STATEN ISLAND, N.Y. — March 16, 2013. Snow fell gently, more like ashes than flakes, on the column of Buddhist “Peace Walkers” as they made their way through Oakwood Beach, New Dorp Beach, and on to Midland Beach, where Midland Avenue Relief Organization organizer Aiman Youssef told the group that, “God runs this place.”
The group of nine “Peace Walkers” arrived in Staten Island’s battered Oakwood Beach section on Saturday morning. The Buddhist contingent was in the middle of a long walk — part of their annual “Walk For A New Spring” — making their way from Leverett, Massachusetts to Washington, D.C. Their mission: to underscore the need to prevent any future Fukushimas by ending reliance on nuclear power, to prevent any future Hiroshimas by eliminating nuclear weapons, and to bring about world peace by public acts affirming nonviolence. The group was met in Staten Island by members of Peace Action, themselves veteran marchers in the cause of peace.
From the website (www.newenglandpeacepagoda.org):
The Peace Walks are a direct form of non-violent action. Each walk has its own theme but the overarching goal remains the same — a world free of nuclear weapons, a world with more sustainability and less violence.
The walks are anywhere from a week to a year long going through communities affected by the nuclear industry and war and working to bring them together through potlucks and educational meetings. Each night the walk stops at their stay place; it could be a community center, a church, or a personal home. The walk holds discussion circles to share the work they have done and to learn more about the local community.
The New England Peace Pagoda and affiliates have walked all around the world attempting to create spaces for dialogue and non-violent action.
The Peace Walkers and Peace Action activists started their Staten Island tour with a walk down Oakwood’s devastated Fox Beach Avenue. The group stopped to talk with relief workers from Guyon Rescue, a volunteer group working out of a trailer. The converted moving van fronted the marshland that separates the two forks of Oakwood Beach. The twin forks were home to many Islanders who now want to be bought out by the government so that the battered homes can be levelled and the land returned to its natural state, providing a barrier between the sea and the community.
Finishing the first loop of their journey, the marchers turned north and made their way to Cedar Grove, the hardest hit section of New Dorp Beach.
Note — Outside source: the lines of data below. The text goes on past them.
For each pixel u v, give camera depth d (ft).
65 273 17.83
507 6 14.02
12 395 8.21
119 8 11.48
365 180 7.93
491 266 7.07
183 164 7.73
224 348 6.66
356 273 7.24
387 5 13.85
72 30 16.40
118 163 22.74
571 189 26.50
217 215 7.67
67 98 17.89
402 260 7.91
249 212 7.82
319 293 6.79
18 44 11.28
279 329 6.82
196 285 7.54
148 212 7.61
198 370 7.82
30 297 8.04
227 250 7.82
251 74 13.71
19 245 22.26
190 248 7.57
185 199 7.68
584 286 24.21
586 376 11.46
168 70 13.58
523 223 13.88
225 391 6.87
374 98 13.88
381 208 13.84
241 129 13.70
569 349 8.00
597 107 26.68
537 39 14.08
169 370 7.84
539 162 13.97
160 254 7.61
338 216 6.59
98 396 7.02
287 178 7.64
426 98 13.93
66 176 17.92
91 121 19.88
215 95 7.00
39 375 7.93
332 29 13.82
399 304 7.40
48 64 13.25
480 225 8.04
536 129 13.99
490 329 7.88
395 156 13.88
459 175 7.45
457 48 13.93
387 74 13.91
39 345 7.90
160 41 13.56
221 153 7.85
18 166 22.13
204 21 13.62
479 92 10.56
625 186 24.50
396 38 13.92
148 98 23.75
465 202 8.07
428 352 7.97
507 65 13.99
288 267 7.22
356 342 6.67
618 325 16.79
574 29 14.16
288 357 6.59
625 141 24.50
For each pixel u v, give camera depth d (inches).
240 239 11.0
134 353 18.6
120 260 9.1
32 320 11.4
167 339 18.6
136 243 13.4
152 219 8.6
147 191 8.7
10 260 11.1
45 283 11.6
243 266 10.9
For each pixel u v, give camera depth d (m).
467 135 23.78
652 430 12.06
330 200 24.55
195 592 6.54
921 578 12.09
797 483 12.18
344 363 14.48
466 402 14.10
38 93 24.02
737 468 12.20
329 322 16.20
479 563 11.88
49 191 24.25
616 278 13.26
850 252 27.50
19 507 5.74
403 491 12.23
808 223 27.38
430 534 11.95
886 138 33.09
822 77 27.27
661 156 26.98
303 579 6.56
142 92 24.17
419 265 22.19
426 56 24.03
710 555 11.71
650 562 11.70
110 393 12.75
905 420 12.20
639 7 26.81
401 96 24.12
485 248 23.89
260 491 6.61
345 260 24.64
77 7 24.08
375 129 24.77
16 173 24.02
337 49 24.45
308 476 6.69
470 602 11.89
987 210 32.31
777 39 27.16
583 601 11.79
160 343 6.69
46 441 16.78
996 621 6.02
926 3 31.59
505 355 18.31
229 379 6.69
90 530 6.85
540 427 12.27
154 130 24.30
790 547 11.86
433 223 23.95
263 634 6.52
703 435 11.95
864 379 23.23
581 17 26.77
As the column chanted and drummed along the shattered street a lone police van followed at a distance. The marchers stopped for lunch at the Cedar Grove Community Hub, overseen by Donna Graziano. Volunteers from the Hub, surrounded by stacks of donated supplies, chatted with the marchers, posed for pictures, and served a hot lunch. Unphased by the visitors, locals wandered in and out of the tent, grabbing some food before returning to work on their homes. To the east, on the beach itself, a number of fallen trees were visible. This is a source of controversy — the Parks Department insists they are clearing only “dead trees” but one Islander videotaped contractors felling what appear to be intact trees.
“It’s stupid,” one resident said. “The trees are all we have to stop the water.”
After lunch the column made its way to Midland Beach, stopping at various points along the way to pray outside shattered homes — and honor the dead.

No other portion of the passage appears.